It means that it is hard to put a finger on what other category you may fall into. It usually means more observation and a second opinion. It is a mood disorder but until you show signs of mania, or hypomania to the point where they can make a determination, they will diagnose you as Not other specified and I respect a dr that does that because a diagnoses of bipolar and the treatment for it is a very serious and fragile thing.
The thing that is important to understand is that
an icd code (a specific manual used to diagnose all medical conditions) is neccessary to note down after each appointment with a doctor or psychiatrist on the follow up records. The most crucial part to note is what the specifics of follow up and treatment are and it would be worthwhile to discuss that with your psychiatrist If they informed you you have this specific diagnosis it would be worthwhile to ask the reasons why.
It is noted as one of the subtypes of bipolar and there are some aspects of mania but not others. The understanding of it is more clinically complex. Only a psychiatrist would understand the clinical specifics. You could find the listed criteria but the most important thing is how it applies to each person. If you have just been diagnosed or if the specifics of your diagnosis have changed as well as your treatment it would be worthwhile to ask your psychiatrist the reason why.
I have commented in the bipolar forum without coming here 1st. i still hold my position without being ironic or sarcastic by any mean. BUT the psychiatrist who makes his miserable patient ask others especially other patients who are in the same situation about his symptoms is not worthy. His task not only to cure but to explain things so as to facilitate life for him and not to complicate it more. It's immaterial whether you have axis 1 2 or infinity it does'nt make a difference. the point is how he can handle your situation and when you go back to him you feel he has done you a favor.
bipolarity like in other illnesses is plenty of comorbidities and it's very difficult and impossible to judge the case. each case is an atypical one and not true just BP 1 say or 2 etc...diabetes is associated with blood pressure with migraine with renal problems etc...lungs and heart too etc..my 1st doctor said i have OCD then I have BP2 then 1 and I doubt if i have any of them.
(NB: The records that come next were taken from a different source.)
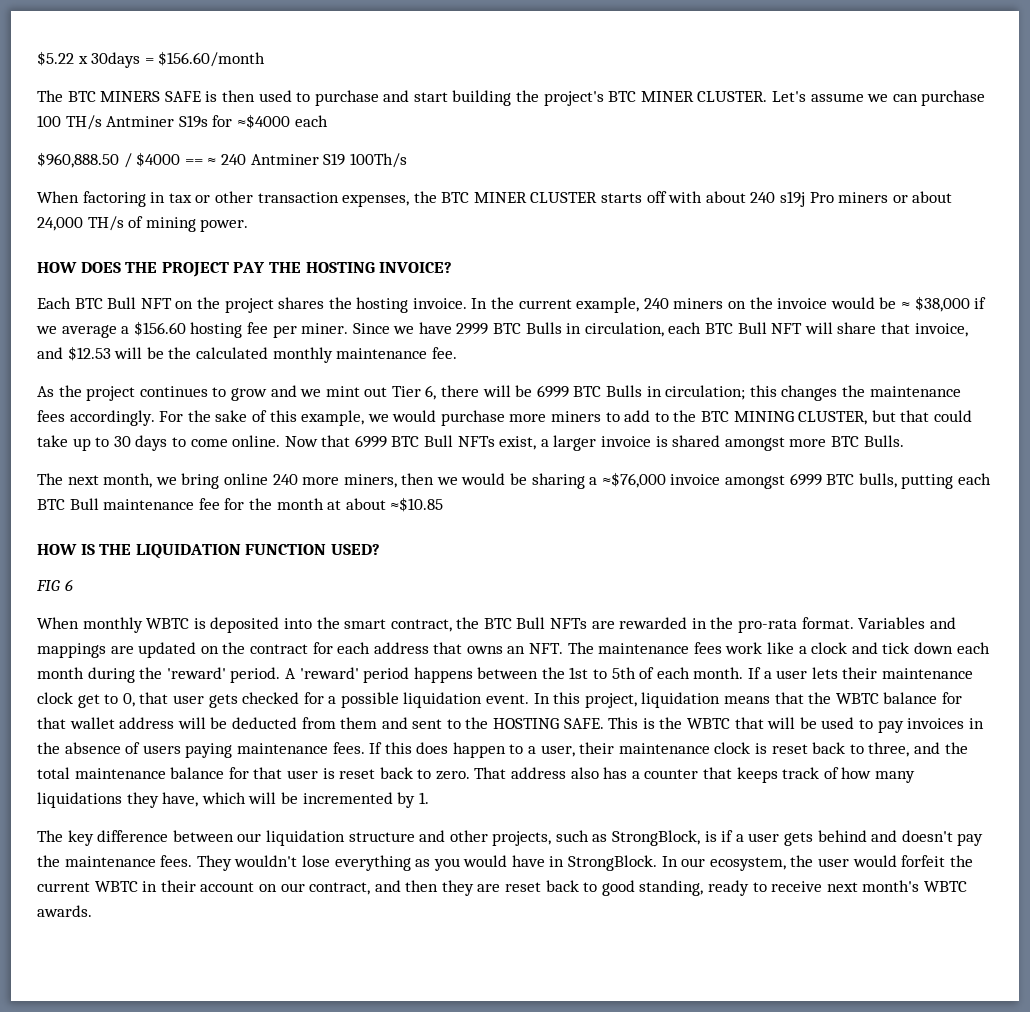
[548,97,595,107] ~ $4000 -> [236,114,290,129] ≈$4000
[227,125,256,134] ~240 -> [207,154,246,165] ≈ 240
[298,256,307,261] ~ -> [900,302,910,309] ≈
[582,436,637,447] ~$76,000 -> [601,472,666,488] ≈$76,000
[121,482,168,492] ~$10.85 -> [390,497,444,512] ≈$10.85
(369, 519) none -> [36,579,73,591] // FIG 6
This explains why the drugs of psych illnesses are almost the same either tranquilizers or antidepressants.
Bubulous told you until you show mania nobody knows. it's very easy to show mania just by taking antidepressants high dose and this is how they judge a person as being bipolar. But if you do this then you will lose a lot like i did . mania is the bus station with no return it's hell to the brain. So never fidle with AD's they are very harmful, only the tiny dose that makes you functioning. This is the worst drug invented . people resort to it as the easiest thing. It's exactly slaughtering the chicken to get eggs.
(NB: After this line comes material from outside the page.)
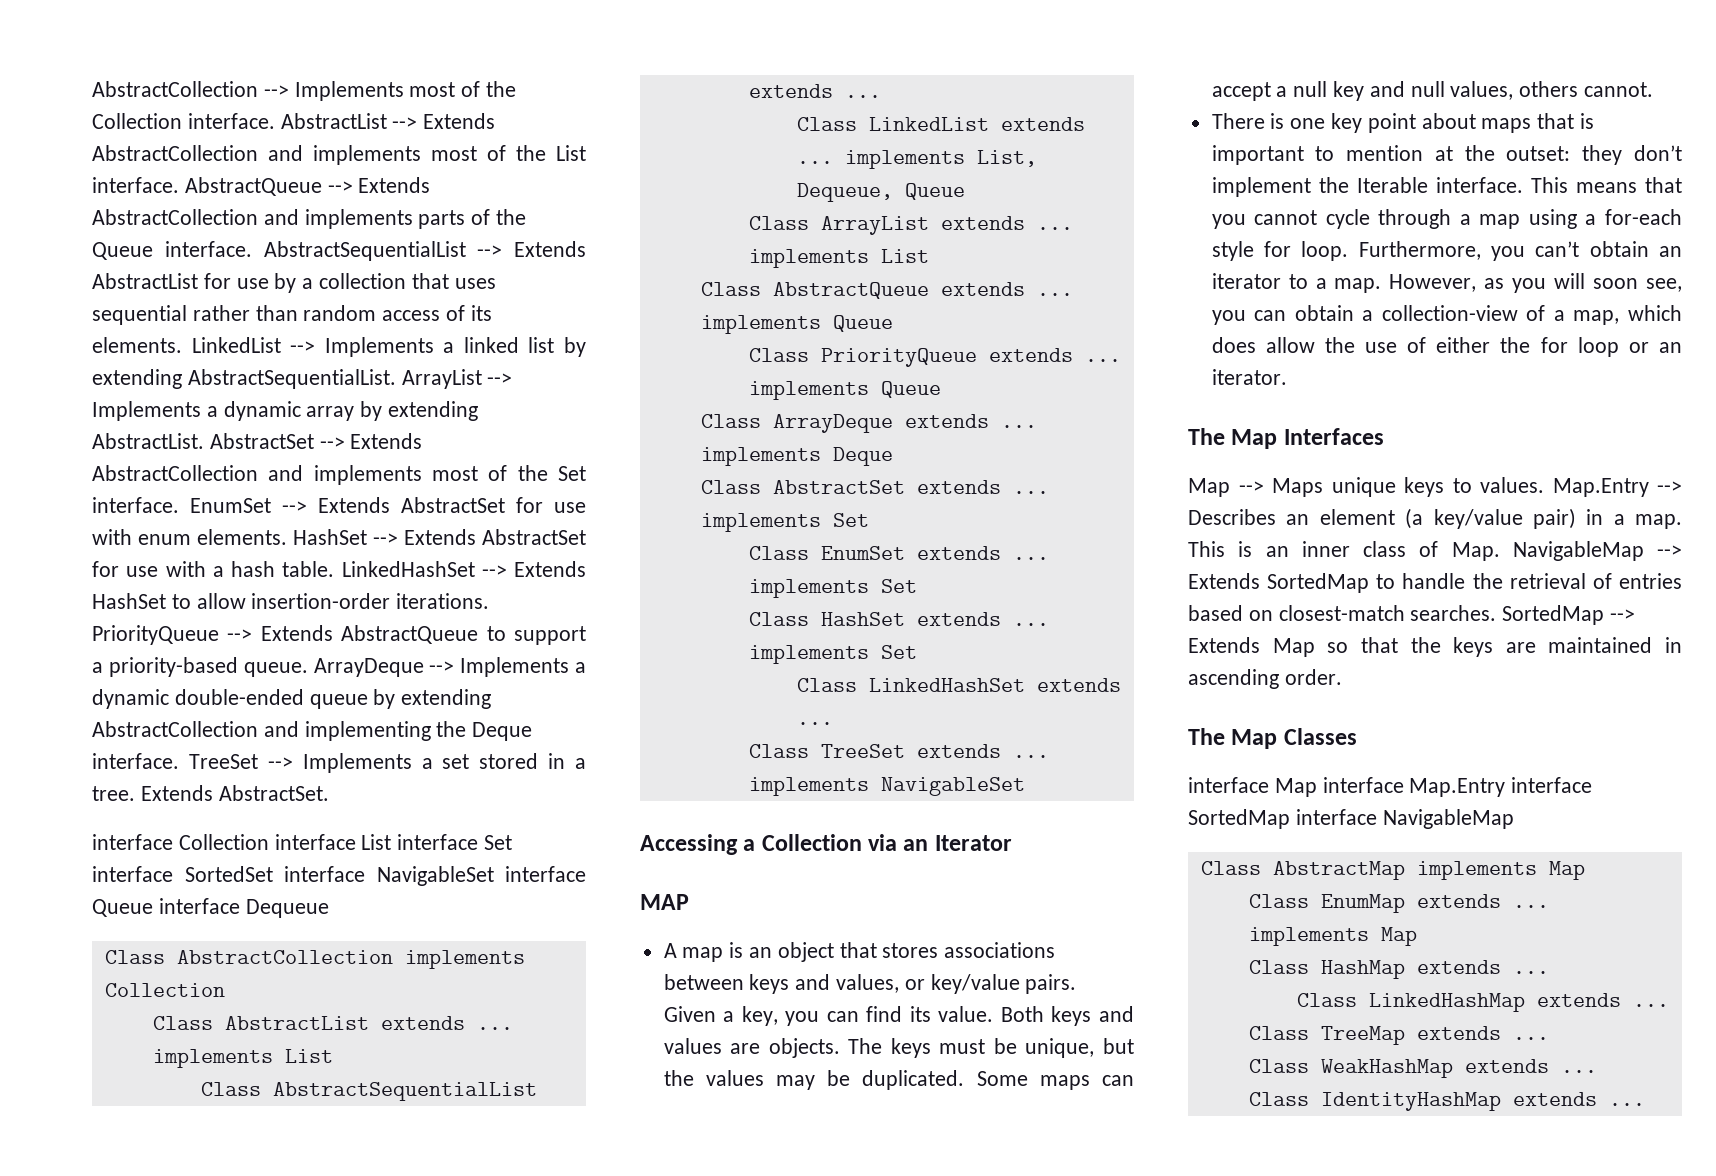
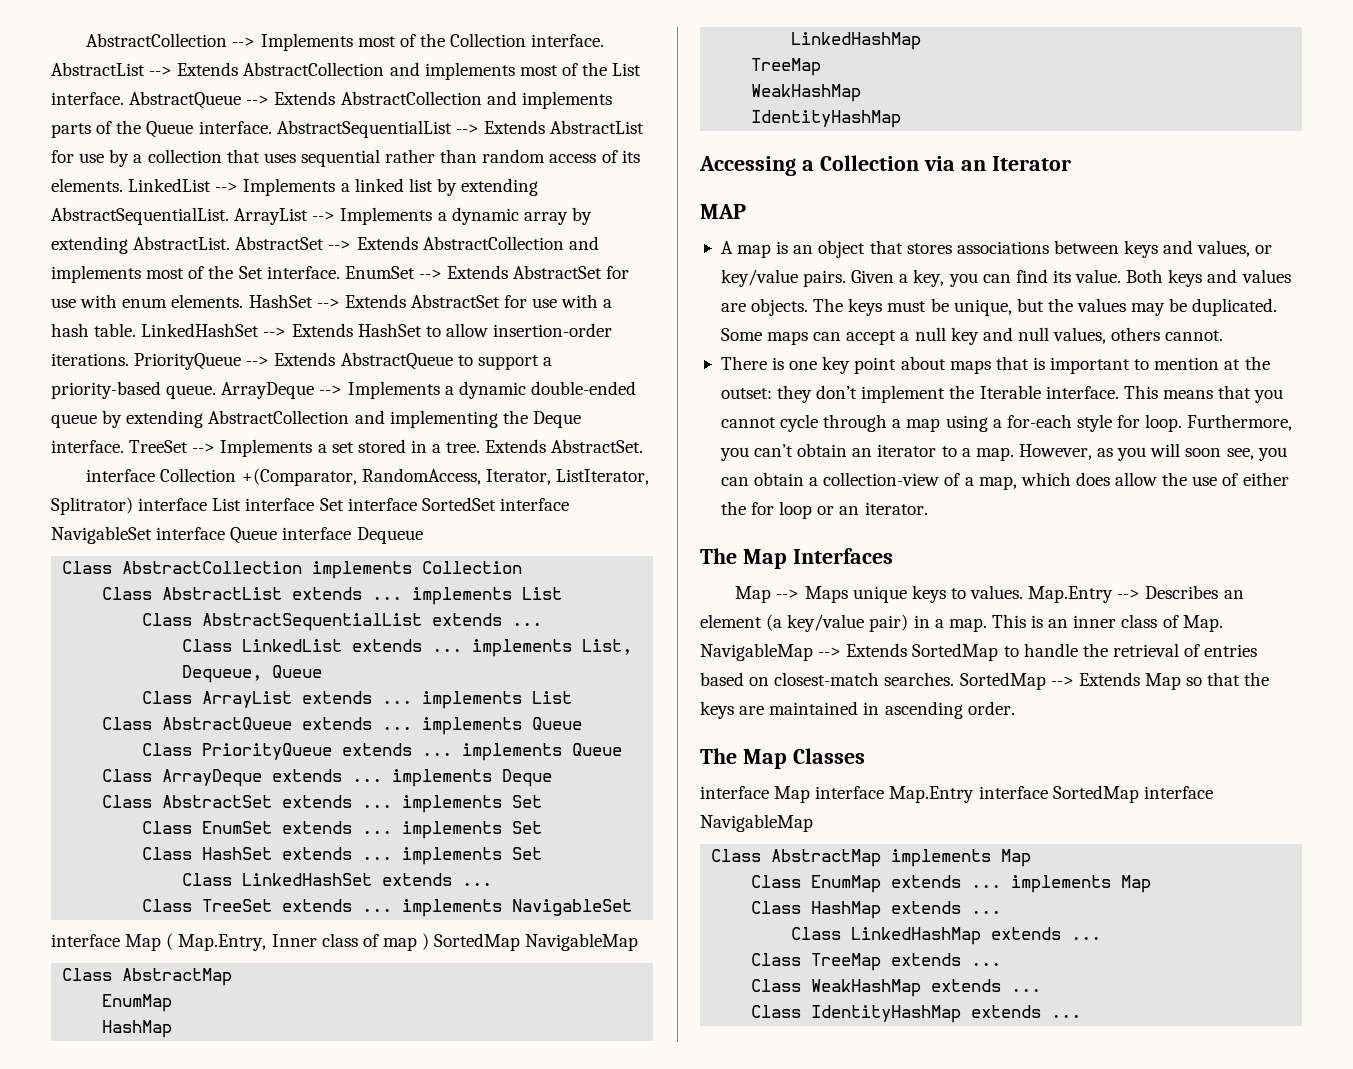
(269, 842) none -> [241,468,649,486] [51,497,133,515] +(Comparator, RandomAccess, Iterator, ListIterator, Splitrator)
(1025, 786) none -> [51,933,639,951] [62,968,233,986] [102,994,173,1012] [102,1020,173,1038] [791,32,922,50] [751,58,822,76] [751,84,862,102] [751,110,902,128] // interface Map ( Map.Entry, Inner class of map ) SortedMap NavigableMap // Class AbstractMap // EnumMap // HashMap // LinkedHashMap // TreeMap // WeakHashMap // IdentityHashMap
The diagnostic and statistical manual divides disorders into axis - Axis 1 is mental disorders; axis 2 is personality disorders, axis 3 is medical disorders that could be related to the axis one diagnosis, axis 4 is psychosocial stressors such as divorce and finally, axis 5 is level of functioning. Bipolar falls under axis 1. "Rule out" means to consider the possibility that the disorder exists but currently it is not certain. NOS is not otherwise specified, which means bipolar 1 and 2 and cyclothymia have been ruled out already, meaning the pdoc doesn't believe you have these diagnoses.